Configs

  • chunk_elements (Default: False): (Deprecated) Boolean flag whether to run chunking as part of the ingest process. This option is deprecated in favor of the chunking_strategy option. This option being set True has the same effect as chunking_strategy=by_title.
  • chunking_strategy: One of “basic” or “by_title”. When omitted, no chunking is performed. The “basic” strategy maximally fills each chunk with whole elements, up the specified size limits (max_characters and new_after_n_chars described below). A single element that exceeds this length is divided into two or more chunks using text-splitting. A Table element is never combined with any other element and appears as a chunk of its own or as a sequence of TableChunk elements splitting is required. The “by_title” behaviors are the same except that section and optionally page boundaries are respected such that two consecutive elements from different sections appear in separate chunks.
  • combine_text_under_n_chars (Default: max_characters): Combines small elements (for example a series of Title elements) until a section reaches a length of n characters.
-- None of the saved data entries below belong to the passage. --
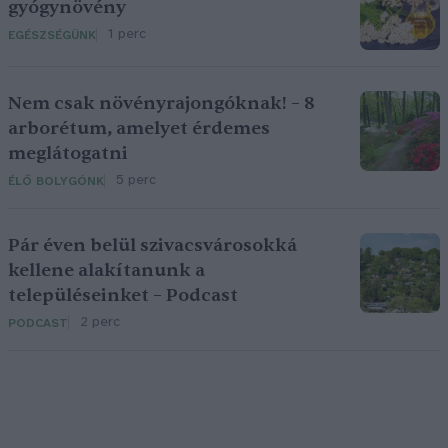
gyógynövény
1 perc
EGÉSZSÉGÜNK
Nem csak növényrajongóknak! – 8
arborétum, amelyet érdemes
meglátogatni
5 perc
ÉLŐ BOLYGÓNK
Pár éven belül szivacsvárosokká
kellene alakítanunk a
településeinket – Podcast
2 perc
PODCAST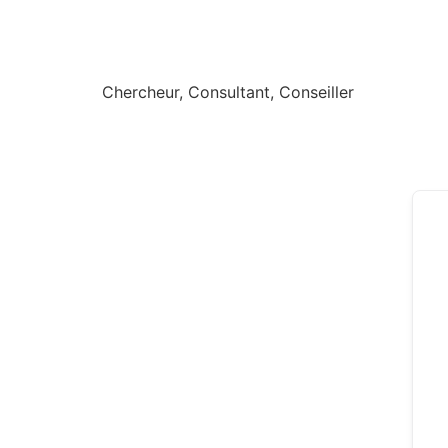
Chercheur, Consultant, Conseiller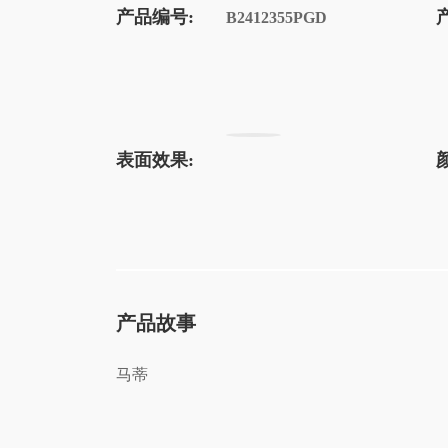
产品编号:
B2412355PGD
表面效果:
产品故事
马蒂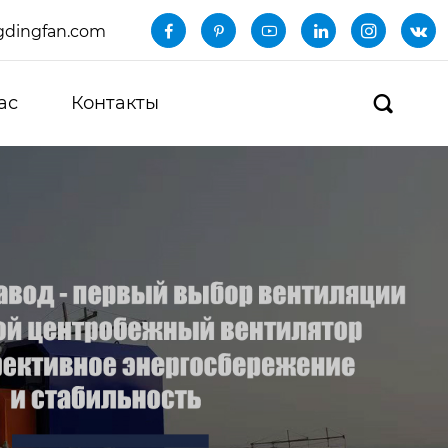
dingfan.com






ас
Контакты
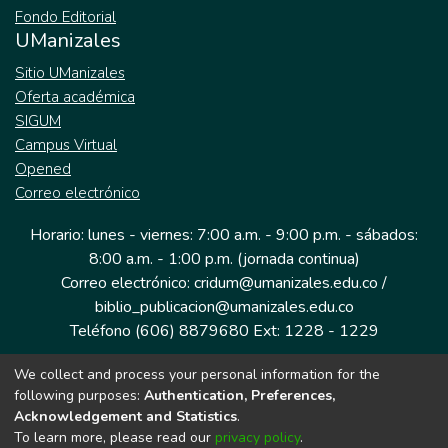
Fondo Editorial
UManizales
Sitio UManizales
Oferta académica
SIGUM
Campus Virtual
Opened
Correo electrónico
Horario: lunes - viernes: 7:00 a.m. - 9:00 p.m. - sábados:
8:00 a.m. - 1:00 p.m. (jornada continua)
Correo electrónico: cridum@umanizales.edu.co /
biblio_publicacion@umanizales.edu.co
Teléfono (606) 8879680 Ext: 1228 - 1229
We collect and process your personal information for the
Dirección: Cra 9 a # 19-03 Edificio histórico, piso 1
following purposes:
Authentication, Preferences,
Manizales, Caldas
Acknowledgement and Statistics
.
Colombia.
To learn more, please read our
privacy policy
.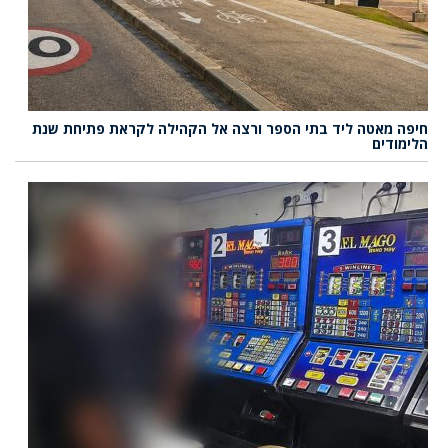
חיפה מאטה ליד בתי הספר ורצה אל הקהילה לקראת פתיחת שנת
הלימודים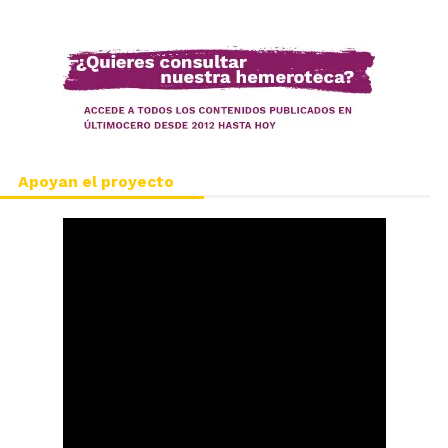
Apoyan el proyecto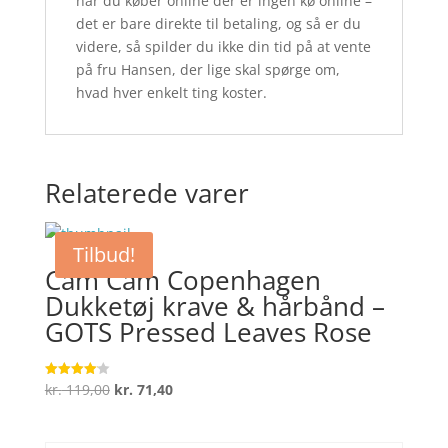
når du køber online der er ingen kø online –
det er bare direkte til betaling, og så er du
videre, så spilder du ikke din tid på at vente
på fru Hansen, der lige skal spørge om,
hvad hver enkelt ting koster.
Relaterede varer
Tilbud!
Cam Cam Copenhagen
Dukketøj krave & hårbånd –
GOTS Pressed Leaves Rose
Den
Den
kr.
119,00
kr.
71,40
Vurderet
4.1
oprindelige
aktuelle
ud af 5
pris
pris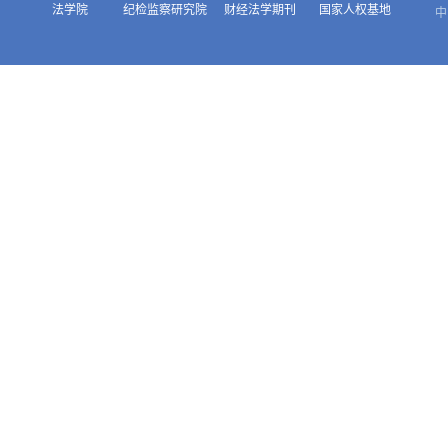
法学院
纪检监察研究院
财经法学期刊
国家人权基地
中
Only operative for the "by_title" chunking strategy. Defaults to max_characters which combines chunks whenever space allows. Specifying 0 for this argument suppresses combining of small chunks.
  • include_orig_elements (default: True): Adds the document elements consolidated to form each chunk to the chunk.metadata.orig_elements: list[Element] metadata field. Setting this to false allows for somewhat smaller payloads when you don’t need that metadata.
  • max_characters (Default: 500): Combine elements into chunks no larger than n characters (hard max). No chunk with text longer than this value will appear in the output stream.
  • multipage_sections (Default: True): When False, in addition to section boundaries, page boundaries are also respected. Only operative for the “by_title” strategy.
  • new_after_n_chars (Default: max_characters (off)): Cuts off new chunks once they reach a length of n characters (soft max). Defaults to max_characters when not specified, which effectively disables any soft window. Specifying 0 for this argument causes each element to appear in a chunk by itself (although an element with text longer than max_characters will be still be divided into two or more chunks using text-splitting).